Pigz is a crazee fast compression utility, as it can scale in parallel to the number of threads available to a computer, however it is not designed to be easy to use, it is easily installed with:
sudo apt install pigz -y
Using it can really trick you, if you set off to use it like zip (-r) with compression you would think it would work the same and it seemingly does!
pigz --fast -r coding_new.zip coding_new
Naturally this looks like it would quickly create 'coding_new.zip' a new zip file recursively pulling from the coding_new directory.
- The command completely works, but will trick the person into thinking it is building like the 'zip -r' command, but what it is actually doing is is recursively crawling the directory AND the coding_new.zip and whatever files it finds it is building a single .gz file and then leaving it in the recursive directories it is crawling!

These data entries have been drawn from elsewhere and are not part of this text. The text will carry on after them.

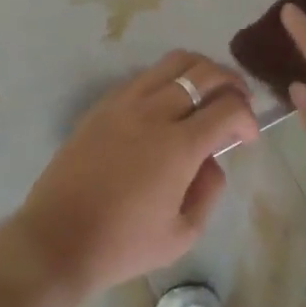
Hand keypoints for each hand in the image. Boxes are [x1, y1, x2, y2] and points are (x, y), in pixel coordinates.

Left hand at [14, 50, 257, 298]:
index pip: (228, 107)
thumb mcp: (182, 234)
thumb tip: (213, 160)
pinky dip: (168, 79)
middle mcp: (154, 112)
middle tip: (240, 101)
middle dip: (232, 82)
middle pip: (205, 72)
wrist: (56, 240)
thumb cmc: (122, 245)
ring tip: (208, 90)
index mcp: (179, 145)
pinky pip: (145, 75)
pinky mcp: (103, 104)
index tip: (249, 137)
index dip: (248, 117)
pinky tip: (169, 103)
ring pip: (174, 62)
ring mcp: (125, 102)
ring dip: (201, 70)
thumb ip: (209, 191)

- This can be a disaster as it can muck directory structures, the following script will clean this back:
f=$(find . -type f -name "*.gz")
for file in $f; do
printf "Unzipping $file\n"
gunzip $file
done
- The above will reverse an inadvertent pigz that may even have been run multiple times. Save it to a script and enable it as an executable with:
chmod +x unpigz.sh
Here is the correct way to get a clean single .gz file that is recursively built, it literally built a 3 GB .gz single file from 73,000 files in about 12 seconds on a 24-core Ryzen 9. That's fast!

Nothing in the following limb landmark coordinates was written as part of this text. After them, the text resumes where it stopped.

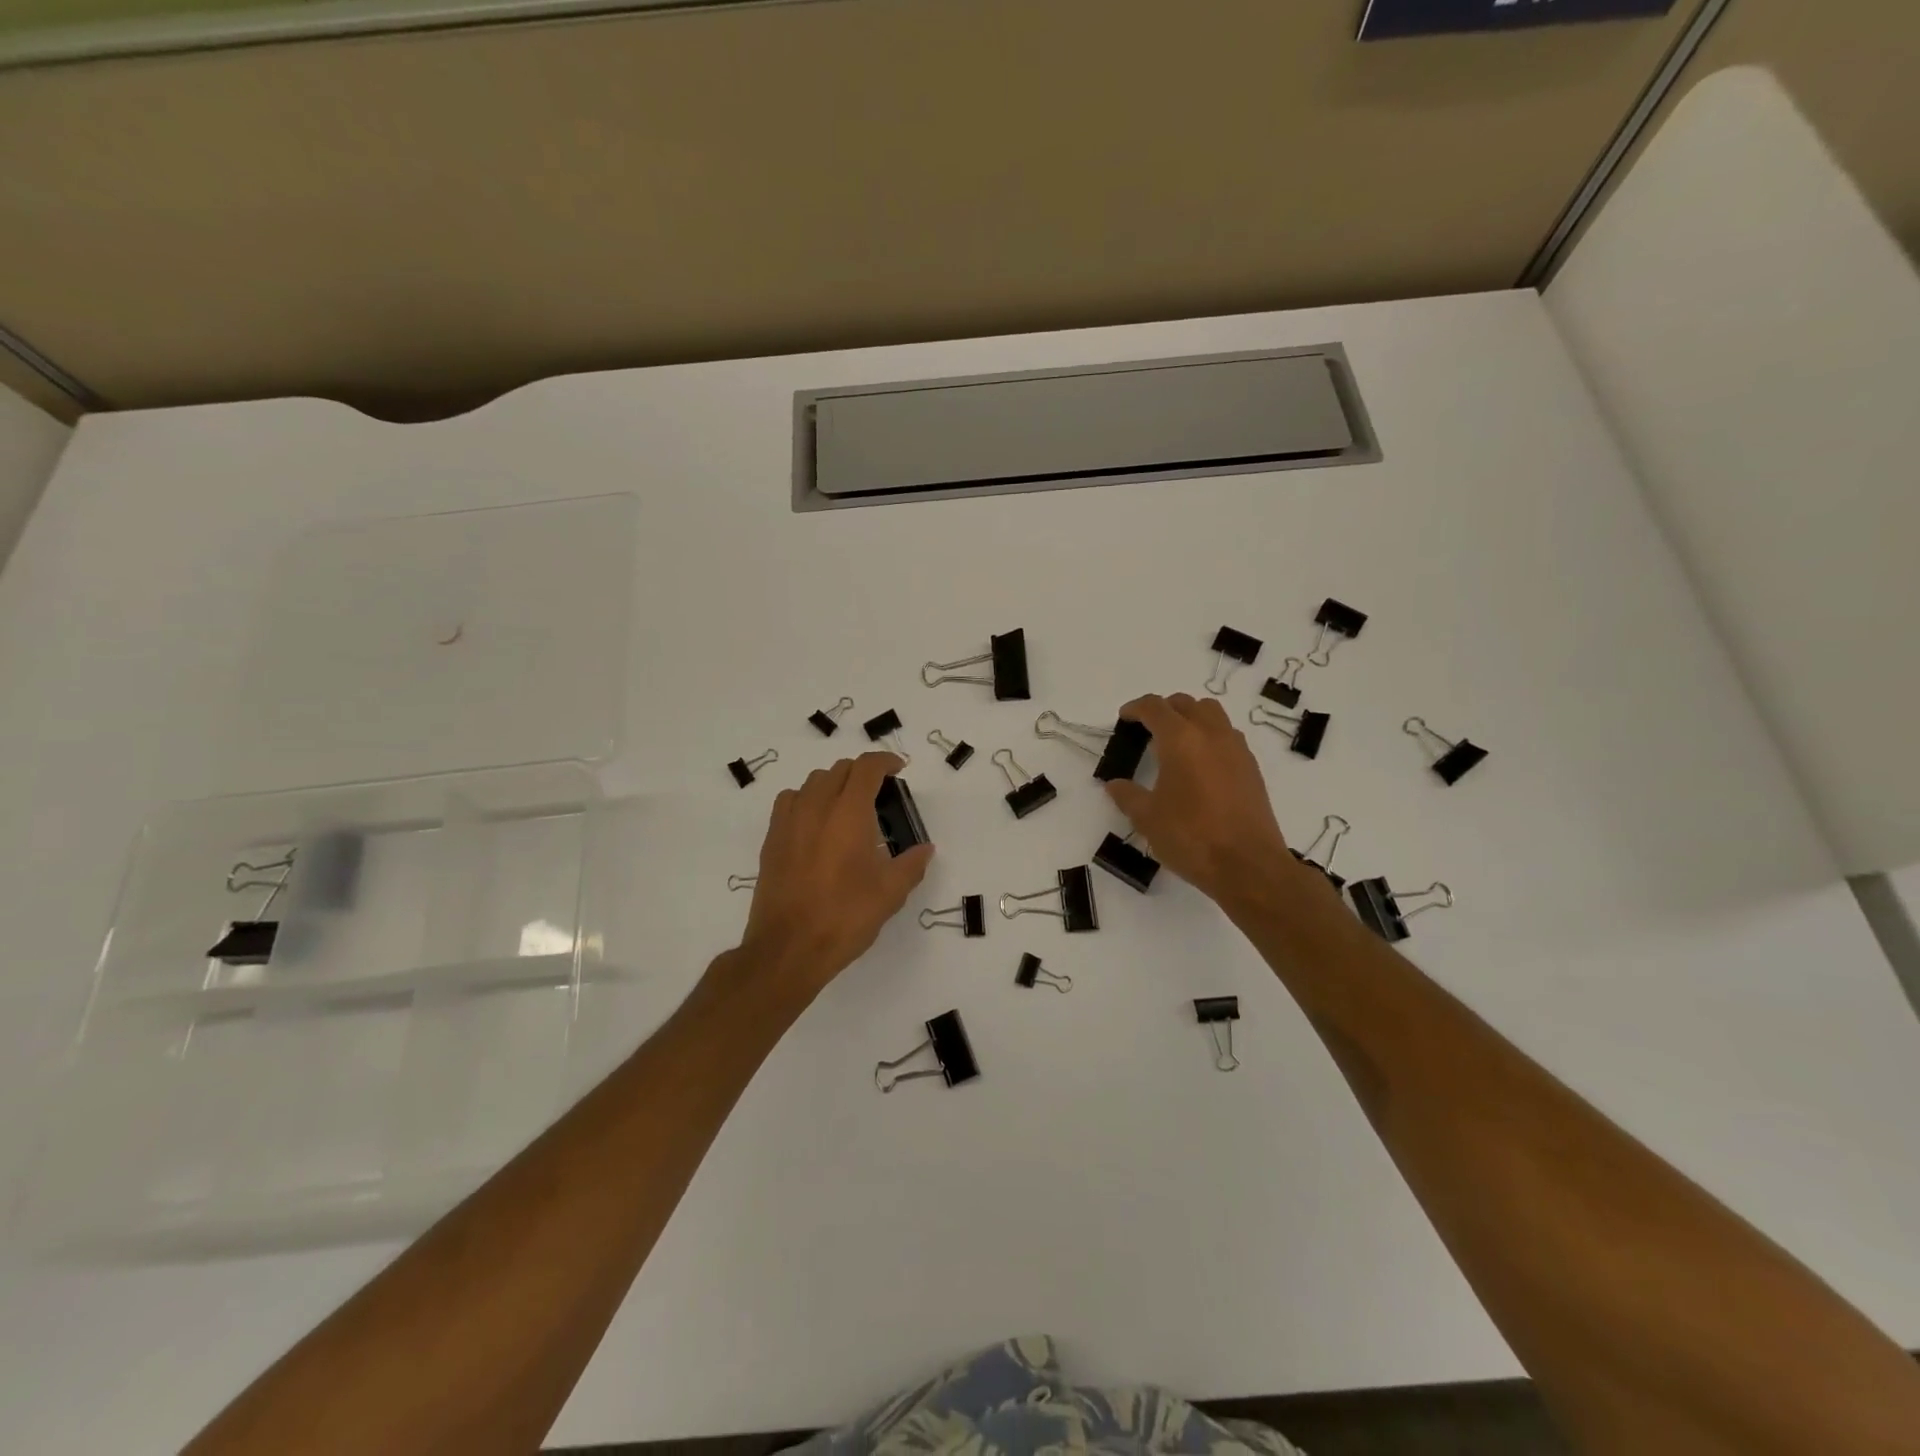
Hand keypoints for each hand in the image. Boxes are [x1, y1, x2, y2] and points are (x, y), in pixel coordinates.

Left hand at [738, 752, 933, 1003]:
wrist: (788, 948)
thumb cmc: (845, 917)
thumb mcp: (890, 894)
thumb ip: (911, 864)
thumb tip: (925, 849)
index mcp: (849, 813)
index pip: (866, 768)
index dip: (885, 762)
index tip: (899, 770)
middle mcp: (816, 807)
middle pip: (839, 770)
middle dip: (862, 773)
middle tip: (880, 793)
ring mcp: (789, 822)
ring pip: (812, 782)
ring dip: (834, 784)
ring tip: (848, 807)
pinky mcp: (771, 840)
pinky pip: (790, 802)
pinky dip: (807, 800)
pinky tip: (816, 824)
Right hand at [1105, 693, 1303, 908]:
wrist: (1248, 865)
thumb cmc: (1191, 838)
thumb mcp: (1147, 819)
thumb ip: (1127, 796)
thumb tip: (1115, 784)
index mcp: (1180, 740)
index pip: (1155, 707)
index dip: (1136, 708)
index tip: (1124, 718)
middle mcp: (1211, 734)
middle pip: (1186, 704)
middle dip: (1164, 710)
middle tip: (1147, 729)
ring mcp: (1236, 749)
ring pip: (1212, 714)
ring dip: (1191, 718)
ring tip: (1176, 743)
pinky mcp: (1251, 768)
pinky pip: (1228, 736)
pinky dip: (1210, 737)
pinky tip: (1200, 765)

# Check if pigz is installed
if ! command -v pigz &> /dev/null; then
echo "Error: pigz is not installed. Please install it."
exit 1
fi
# Check if tar is installed
if ! command -v tar &> /dev/null; then
echo "Error: tar is not installed. Please install it."
exit 1
fi
# Check if exactly two parameters are provided
if [ $# -ne 2 ]; then
echo "Usage: $0 <directory_to_compress> <output_tar_gz>"
exit 1
fi
INPUT_DIR="$1"
OUTPUT_FILE="$2"
# Check if the first parameter is a directory
if [ ! -d "$INPUT_DIR" ]; then
echo "Error: '$INPUT_DIR' is not a directory."
exit 1
fi
# Check if the second parameter ends with .gz
if [[ ! "$OUTPUT_FILE" =~ \.gz$ ]]; then
echo "Error: Output file '$OUTPUT_FILE' must end with .gz"
exit 1
fi
# Get number of CPU cores for pigz
THREADS=$(nproc)
# Compress the directory using tar and pigz
echo "Compressing '$INPUT_DIR' to '$OUTPUT_FILE' with $THREADS threads..."

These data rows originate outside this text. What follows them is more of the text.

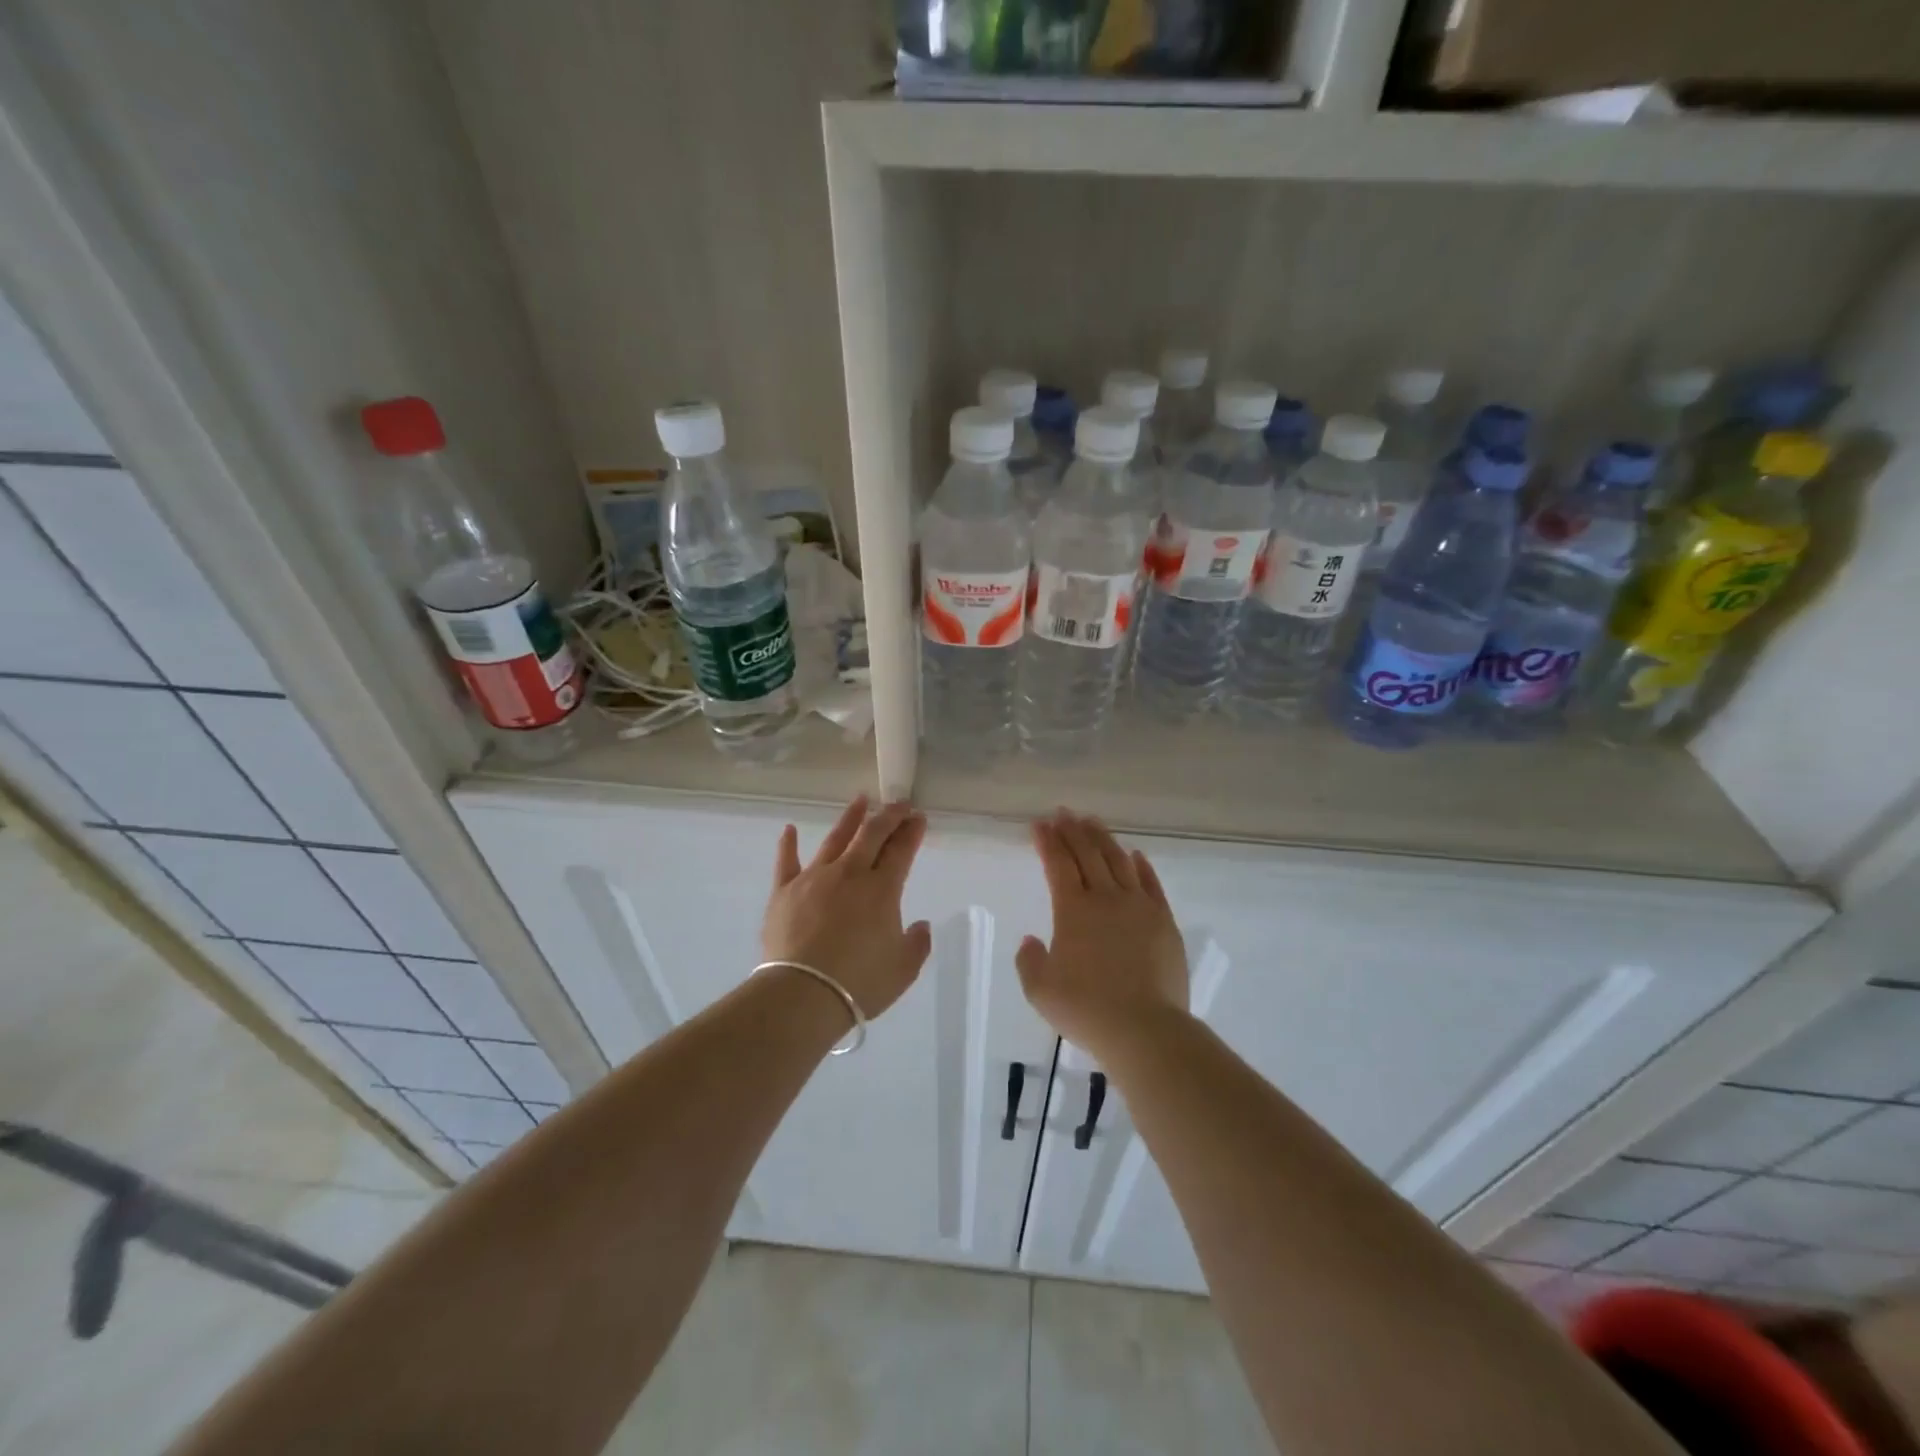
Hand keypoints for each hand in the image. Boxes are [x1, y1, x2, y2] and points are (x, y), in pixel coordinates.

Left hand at [762, 796, 932, 1020]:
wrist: (803, 994)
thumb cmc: (860, 983)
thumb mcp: (903, 969)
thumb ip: (917, 943)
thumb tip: (921, 926)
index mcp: (882, 890)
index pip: (901, 851)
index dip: (912, 832)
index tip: (919, 817)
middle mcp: (850, 874)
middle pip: (872, 835)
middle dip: (888, 816)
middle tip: (899, 803)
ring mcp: (814, 878)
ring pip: (834, 839)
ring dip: (850, 818)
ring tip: (860, 800)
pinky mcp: (784, 891)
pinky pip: (786, 861)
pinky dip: (788, 844)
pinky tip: (789, 830)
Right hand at [1015, 809, 1187, 1059]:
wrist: (1145, 1028)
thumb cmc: (1086, 1009)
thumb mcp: (1040, 990)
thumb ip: (1029, 961)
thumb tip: (1031, 940)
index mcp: (1073, 910)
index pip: (1058, 864)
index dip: (1048, 842)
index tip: (1040, 824)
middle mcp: (1106, 898)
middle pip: (1088, 854)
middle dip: (1073, 830)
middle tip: (1063, 813)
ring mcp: (1139, 906)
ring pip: (1119, 861)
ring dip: (1103, 839)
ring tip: (1092, 822)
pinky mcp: (1164, 921)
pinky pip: (1150, 883)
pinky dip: (1140, 865)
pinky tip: (1134, 855)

tar -c -C "$INPUT_DIR" . | pigz -p "$THREADS" > "$OUTPUT_FILE"
# Check if compression was successful
if [ $? -eq 0 ]; then
echo "Compression completed successfully. Output: $OUTPUT_FILE"
else
echo "Error: Compression failed."
exit 1
fi
Let's time it, this time the script will behave very similar to a zip -r however when it activates all the cores, we get:
time ./pigzip.sh coding_new coding.gz
Compressing 'coding_new' to 'coding.gz' with 24 threads...
Compression completed successfully. Output: coding.gz
real 0m15.006s
To get the size of the folder exactly in bytes
du -sb coding_new
Which gives us: 6533415246 / 15 -> 435 MB/s effectively the saturation speed of the SSD reading it.
That's fast!
Now to unzip it, we can apply a final script for that again:
#!/bin/bash
# Check if pigz is installed
if ! command -v pigz &> /dev/null; then
echo "Error: pigz is not installed. Please install it."
exit 1
fi
# Check if tar is installed
if ! command -v tar &> /dev/null; then
echo "Error: tar is not installed. Please install it."
exit 1
fi
# Check if exactly one parameter is provided
if [ $# -ne 1 ]; then
echo "Usage: $0 <input_tar_gz>"
exit 1
fi
INPUT_FILE="$1"
# Check if the input file exists
if [ ! -f "$INPUT_FILE" ]; then
echo "Error: '$INPUT_FILE' does not exist."
exit 1
fi
# Check if the input file ends with .gz
if [[ ! "$INPUT_FILE" =~ \.gz$ ]]; then
echo "Error: Input file '$INPUT_FILE' must end with .gz"
exit 1
fi
# Get number of CPU cores for pigz
THREADS=$(nproc)
# Extract the tar.gz file using pigz and tar
echo "Extracting '$INPUT_FILE' with $THREADS threads..."
pigz -dc -p "$THREADS" "$INPUT_FILE" | tar -x
# Check if extraction was successful
if [ $? -eq 0 ]; then
echo "Extraction completed successfully."
else
echo "Error: Extraction failed."
exit 1
fi
The same process is applied:
time unzip.sh file.gz
On a fresh 8-core 16-thread laptop it was blisteringly fast to rebuild this file:
Extracting 'coding.gz' with 16 threads...
Extraction completed successfully.
real 0m21.059s
user 0m19.741s
sys 0m19.262s
Which again is saturating the SSD itself!